=== Text extract ===
/---
# Need help in understanding Electric field intensity equation

#### kino007

Joined May 24, 2023
7
Good day,

I've been reading a book called "" . In it he gives 3 equations:

1) $$E=Q/4\pi r^2\epsilon_0$$

2) $$f = \Delta q Q/4\pi r^2\epsilon_0$$

3) $$V = \int_{\infty}^{R} fdr = -Q/4\pi r^2\epsilon_0$$

Last edited:

#### ericgibbs

Joined Jan 29, 2010
18,021
hi kino,
Welcome to AAC.
Do you have a question.?
E

#### kino007

Joined May 24, 2023
7
Good day,

I've been reading a book called "Fast Circuit Boards". In it he gives 3 equations:

1) $$E=Q/4\pi r^2\epsilon_0$$

2) $$f = \Delta q Q/4\pi r^2\epsilon_0$$

3) $$V = \int_{\infty}^{R} fdr = -Q/4\pi r^2\epsilon_0$$

My question is:

If the voltage is defined as the work required to move a unit charge between 2 points in an E field, why wasnt the test charge $$\Delta q$$ not included in the equation for the voltage in eqn 3? Its present for the formula of the force experienced by the test charge when placed in an E field (eqn 2) but when integrating over small distances to determine the voltage it disappears.
\---
=== Objective 1 ===
Answer each question from the forum thread.
(a) What is the title of the book kino007 has been reading?
(b) On what date did ericgibbs join?
(c) According to kino007, in which of the three equations is the test charge present?
=== Objective 2 ===
Say whether each statement agrees with the forum thread, and quote the words of the thread that decide it.
(a) ericgibbs joined on May 24, 2023.
(b) kino007 says the book gives three equations.
(c) kino007's question describes voltage as the work required to move a unit charge between two points in an E field.
The entries that come after this note play no part in the work here.

=== Rows ===
/---
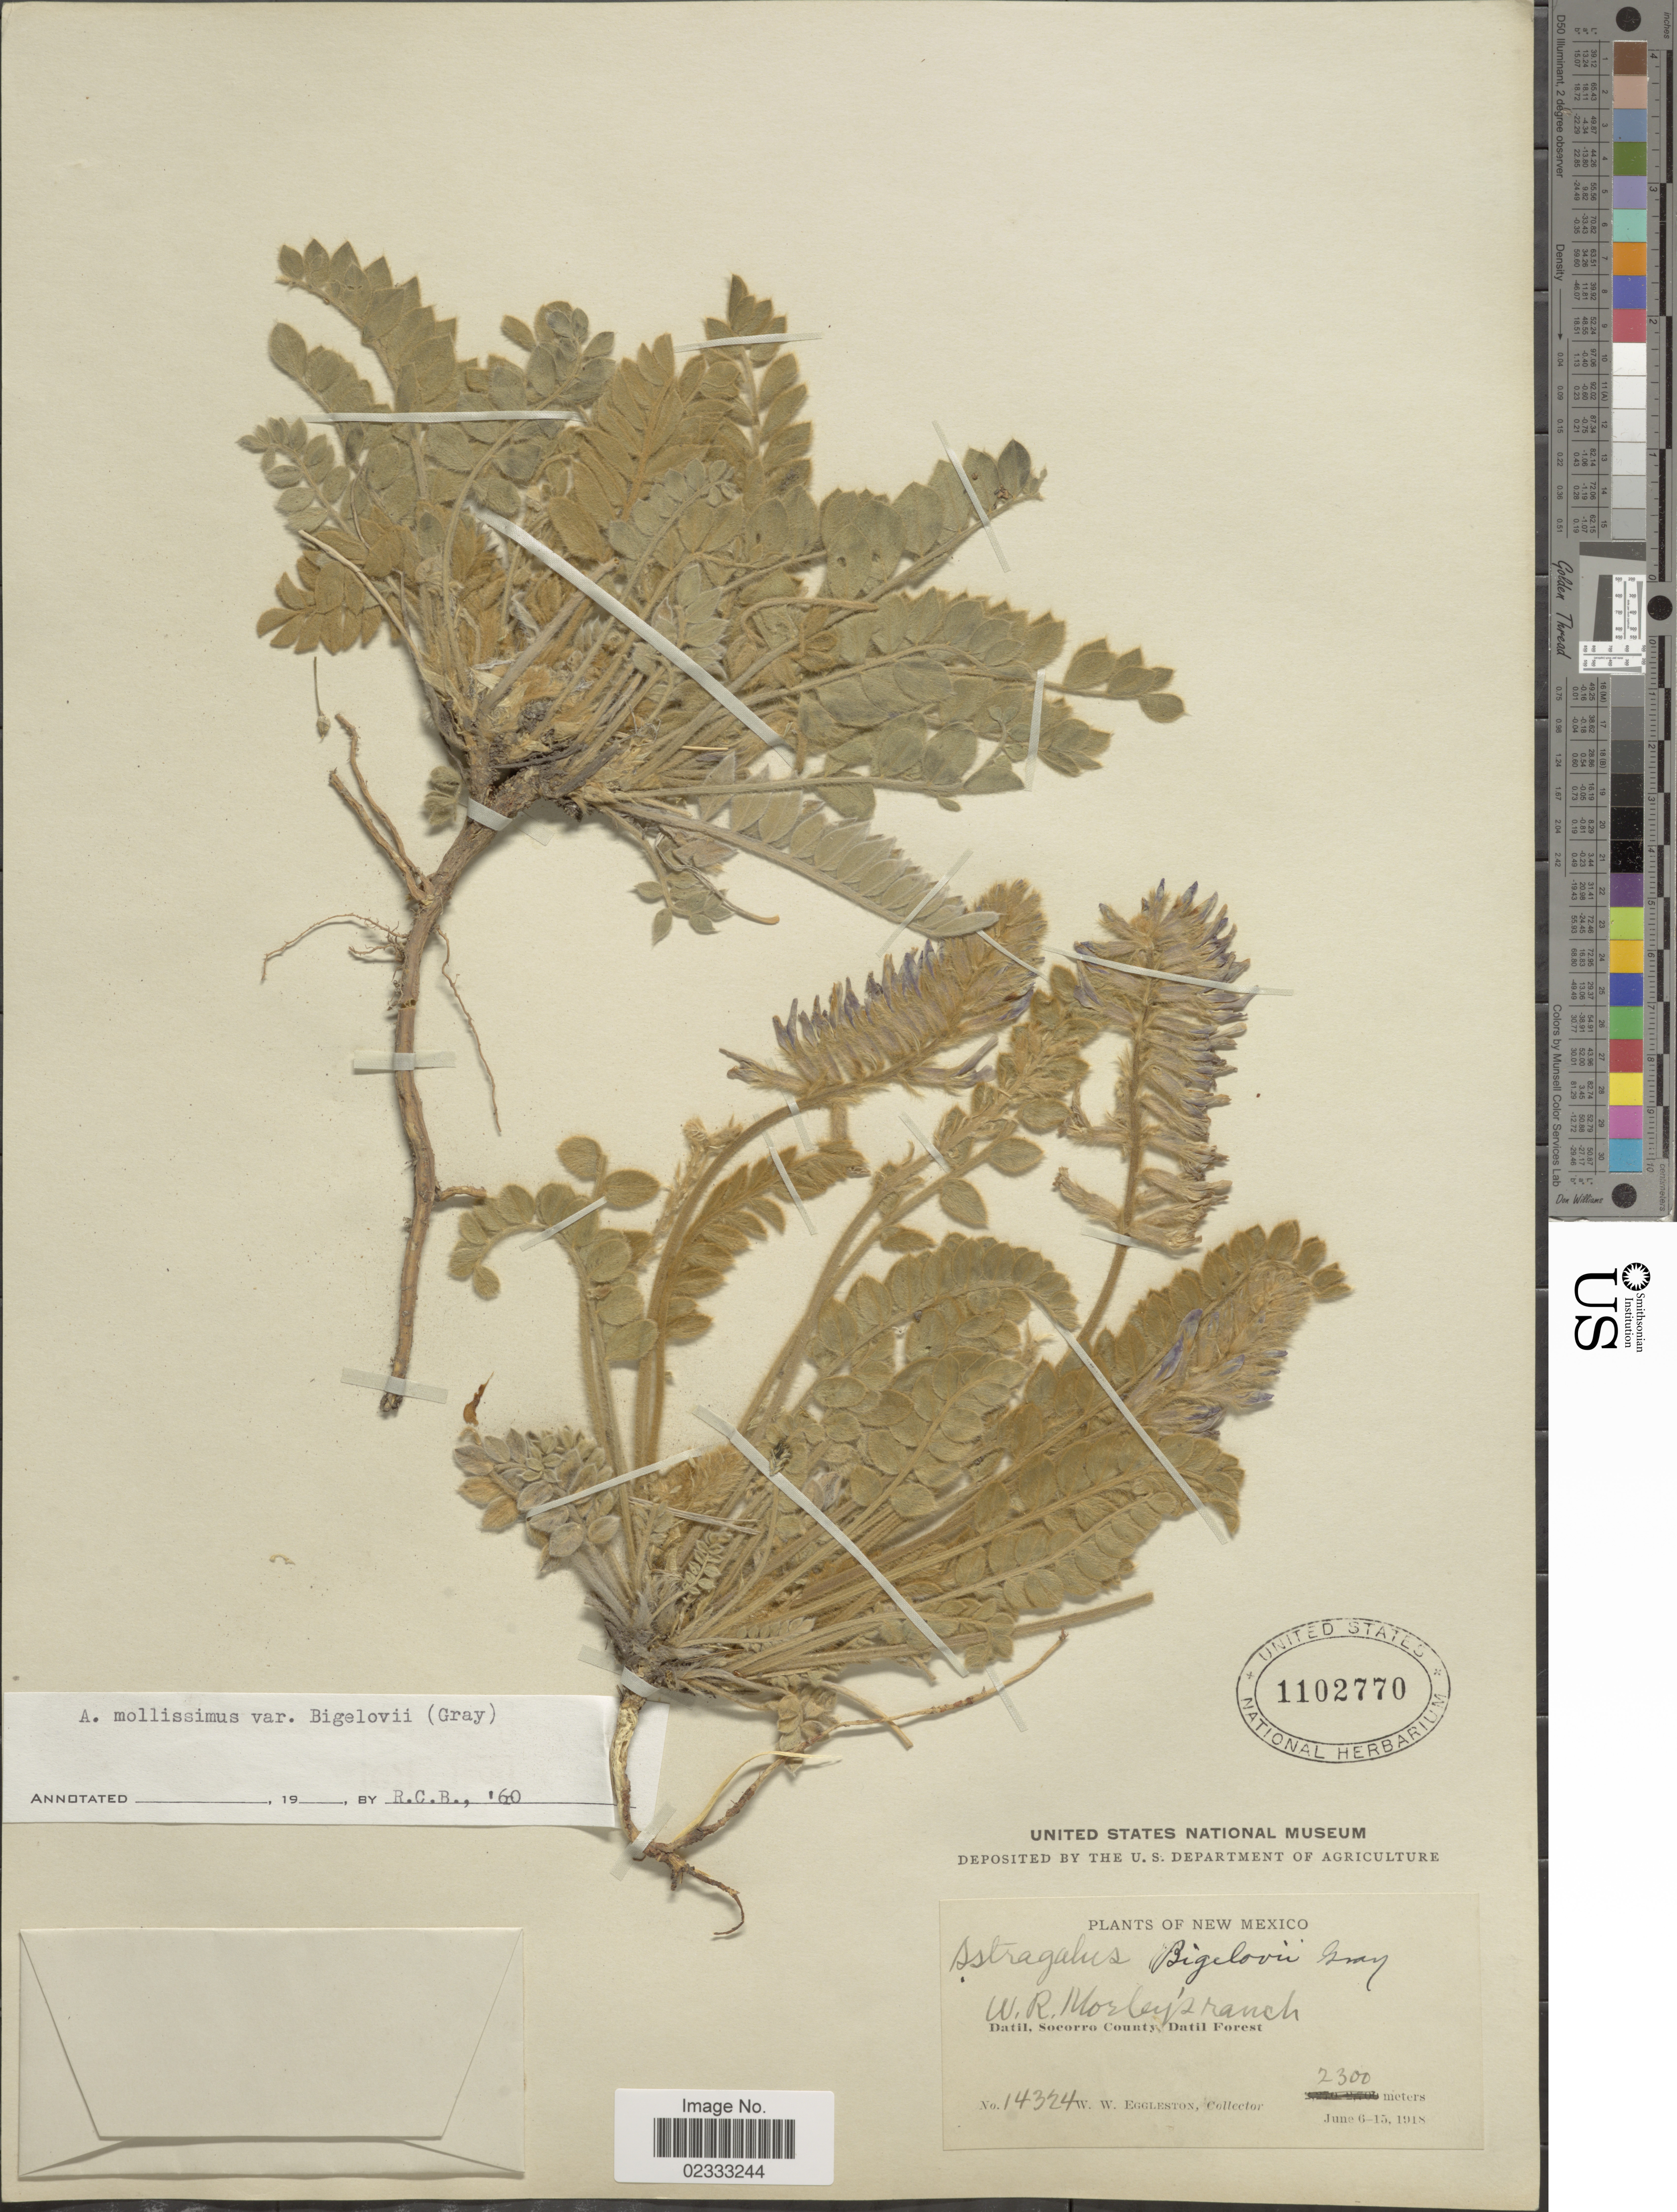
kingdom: Plantae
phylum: Tracheophyta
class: Magnoliopsida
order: Fabales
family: Fabaceae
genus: Astragalus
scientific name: Astragalus mollissimus var. bigelovii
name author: (A. Gray) Barneby ex B.L. Turner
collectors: W. W. Eggleston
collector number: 14324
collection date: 1918-06-06/1918-06-15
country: United States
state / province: New Mexico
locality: W.R. Morley's ranch, Datil, Socorro County, Datil Forest.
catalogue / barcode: US 1102770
\---
=== Task solution 1 ===
(a) "Fast Circuit Boards"
(b) Jan 29, 2010
(c) Equation 2, the formula for the force experienced by the test charge when placed in an E field

=== Task solution 2 ===
(a) No: "Joined Jan 29, 2010"
(b) Yes: "In it he gives 3 equations:"
(c) Yes: "If the voltage is defined as the work required to move a unit charge between 2 points in an E field"